▶ Work item
Put the stretch of the material below, from the line containing "觀光_原始值: 2001M0" through the line containing "其他_原始值: 2001M0", into a JSON list of strings, with one string per line. Skip blank lines.

▶ Available data
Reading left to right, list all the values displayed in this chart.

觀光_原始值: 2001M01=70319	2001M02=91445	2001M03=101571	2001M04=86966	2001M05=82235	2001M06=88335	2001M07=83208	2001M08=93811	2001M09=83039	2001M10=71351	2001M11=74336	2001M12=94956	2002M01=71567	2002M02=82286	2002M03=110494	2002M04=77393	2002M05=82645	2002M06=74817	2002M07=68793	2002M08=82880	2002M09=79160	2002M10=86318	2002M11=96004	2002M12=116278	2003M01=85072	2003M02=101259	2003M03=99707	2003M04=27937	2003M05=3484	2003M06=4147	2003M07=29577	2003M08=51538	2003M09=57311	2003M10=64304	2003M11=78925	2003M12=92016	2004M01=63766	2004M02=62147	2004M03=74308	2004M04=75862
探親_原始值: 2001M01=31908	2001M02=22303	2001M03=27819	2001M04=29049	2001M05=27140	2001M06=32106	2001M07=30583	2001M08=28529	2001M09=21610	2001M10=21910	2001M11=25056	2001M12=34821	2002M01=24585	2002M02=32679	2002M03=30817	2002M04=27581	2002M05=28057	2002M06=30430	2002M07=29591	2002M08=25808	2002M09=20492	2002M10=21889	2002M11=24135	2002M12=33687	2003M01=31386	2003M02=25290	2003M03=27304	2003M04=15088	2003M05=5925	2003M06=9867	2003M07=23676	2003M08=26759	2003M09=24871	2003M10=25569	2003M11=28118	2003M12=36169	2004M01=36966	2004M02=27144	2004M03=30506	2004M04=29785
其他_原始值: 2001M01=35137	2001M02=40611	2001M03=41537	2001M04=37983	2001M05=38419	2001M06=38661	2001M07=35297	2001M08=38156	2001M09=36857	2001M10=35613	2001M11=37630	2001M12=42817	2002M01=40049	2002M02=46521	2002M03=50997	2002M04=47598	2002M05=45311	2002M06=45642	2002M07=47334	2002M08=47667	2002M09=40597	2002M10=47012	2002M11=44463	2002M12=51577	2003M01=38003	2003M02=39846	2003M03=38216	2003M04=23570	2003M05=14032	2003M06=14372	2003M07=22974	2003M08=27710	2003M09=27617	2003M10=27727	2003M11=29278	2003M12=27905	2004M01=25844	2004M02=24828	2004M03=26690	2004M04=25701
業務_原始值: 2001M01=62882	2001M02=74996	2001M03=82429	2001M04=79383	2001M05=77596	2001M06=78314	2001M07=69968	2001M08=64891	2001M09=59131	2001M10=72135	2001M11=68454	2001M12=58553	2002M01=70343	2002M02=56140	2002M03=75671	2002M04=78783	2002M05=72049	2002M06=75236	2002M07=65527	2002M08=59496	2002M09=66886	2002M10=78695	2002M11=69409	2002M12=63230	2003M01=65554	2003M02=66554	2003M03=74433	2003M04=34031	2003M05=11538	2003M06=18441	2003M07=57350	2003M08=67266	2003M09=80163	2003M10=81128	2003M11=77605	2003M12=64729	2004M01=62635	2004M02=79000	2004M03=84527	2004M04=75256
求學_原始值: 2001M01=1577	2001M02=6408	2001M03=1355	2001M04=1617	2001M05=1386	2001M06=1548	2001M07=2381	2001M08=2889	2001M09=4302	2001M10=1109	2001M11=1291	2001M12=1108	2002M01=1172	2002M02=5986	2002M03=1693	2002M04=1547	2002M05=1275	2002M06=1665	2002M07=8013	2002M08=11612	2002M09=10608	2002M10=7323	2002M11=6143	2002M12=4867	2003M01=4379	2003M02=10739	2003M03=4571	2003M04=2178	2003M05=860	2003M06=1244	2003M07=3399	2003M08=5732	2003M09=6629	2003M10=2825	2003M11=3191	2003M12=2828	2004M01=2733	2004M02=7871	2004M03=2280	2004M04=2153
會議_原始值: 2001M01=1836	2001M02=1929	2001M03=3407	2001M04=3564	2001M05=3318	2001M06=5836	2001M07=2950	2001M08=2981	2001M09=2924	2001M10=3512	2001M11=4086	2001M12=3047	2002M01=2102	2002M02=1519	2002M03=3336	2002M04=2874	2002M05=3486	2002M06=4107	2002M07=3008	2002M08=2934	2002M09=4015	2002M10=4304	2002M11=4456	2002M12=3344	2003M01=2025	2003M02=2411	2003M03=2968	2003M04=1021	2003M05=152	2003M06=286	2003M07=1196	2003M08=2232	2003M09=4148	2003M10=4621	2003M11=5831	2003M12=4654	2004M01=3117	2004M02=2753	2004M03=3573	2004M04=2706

▶ Expected output
[
  "觀光_原始值: 2001M01=70319\t2001M02=91445\t2001M03=101571\t2001M04=86966\t2001M05=82235\t2001M06=88335\t2001M07=83208\t2001M08=93811\t2001M09=83039\t2001M10=71351\t2001M11=74336\t2001M12=94956\t2002M01=71567\t2002M02=82286\t2002M03=110494\t2002M04=77393\t2002M05=82645\t2002M06=74817\t2002M07=68793\t2002M08=82880\t2002M09=79160\t2002M10=86318\t2002M11=96004\t2002M12=116278\t2003M01=85072\t2003M02=101259\t2003M03=99707\t2003M04=27937\t2003M05=3484\t2003M06=4147\t2003M07=29577\t2003M08=51538\t2003M09=57311\t2003M10=64304\t2003M11=78925\t2003M12=92016\t2004M01=63766\t2004M02=62147\t2004M03=74308\t2004M04=75862",
  "探親_原始值: 2001M01=31908\t2001M02=22303\t2001M03=27819\t2001M04=29049\t2001M05=27140\t2001M06=32106\t2001M07=30583\t2001M08=28529\t2001M09=21610\t2001M10=21910\t2001M11=25056\t2001M12=34821\t2002M01=24585\t2002M02=32679\t2002M03=30817\t2002M04=27581\t2002M05=28057\t2002M06=30430\t2002M07=29591\t2002M08=25808\t2002M09=20492\t2002M10=21889\t2002M11=24135\t2002M12=33687\t2003M01=31386\t2003M02=25290\t2003M03=27304\t2003M04=15088\t2003M05=5925\t2003M06=9867\t2003M07=23676\t2003M08=26759\t2003M09=24871\t2003M10=25569\t2003M11=28118\t2003M12=36169\t2004M01=36966\t2004M02=27144\t2004M03=30506\t2004M04=29785",
  "其他_原始值: 2001M01=35137\t2001M02=40611\t2001M03=41537\t2001M04=37983\t2001M05=38419\t2001M06=38661\t2001M07=35297\t2001M08=38156\t2001M09=36857\t2001M10=35613\t2001M11=37630\t2001M12=42817\t2002M01=40049\t2002M02=46521\t2002M03=50997\t2002M04=47598\t2002M05=45311\t2002M06=45642\t2002M07=47334\t2002M08=47667\t2002M09=40597\t2002M10=47012\t2002M11=44463\t2002M12=51577\t2003M01=38003\t2003M02=39846\t2003M03=38216\t2003M04=23570\t2003M05=14032\t2003M06=14372\t2003M07=22974\t2003M08=27710\t2003M09=27617\t2003M10=27727\t2003M11=29278\t2003M12=27905\t2004M01=25844\t2004M02=24828\t2004M03=26690\t2004M04=25701"
]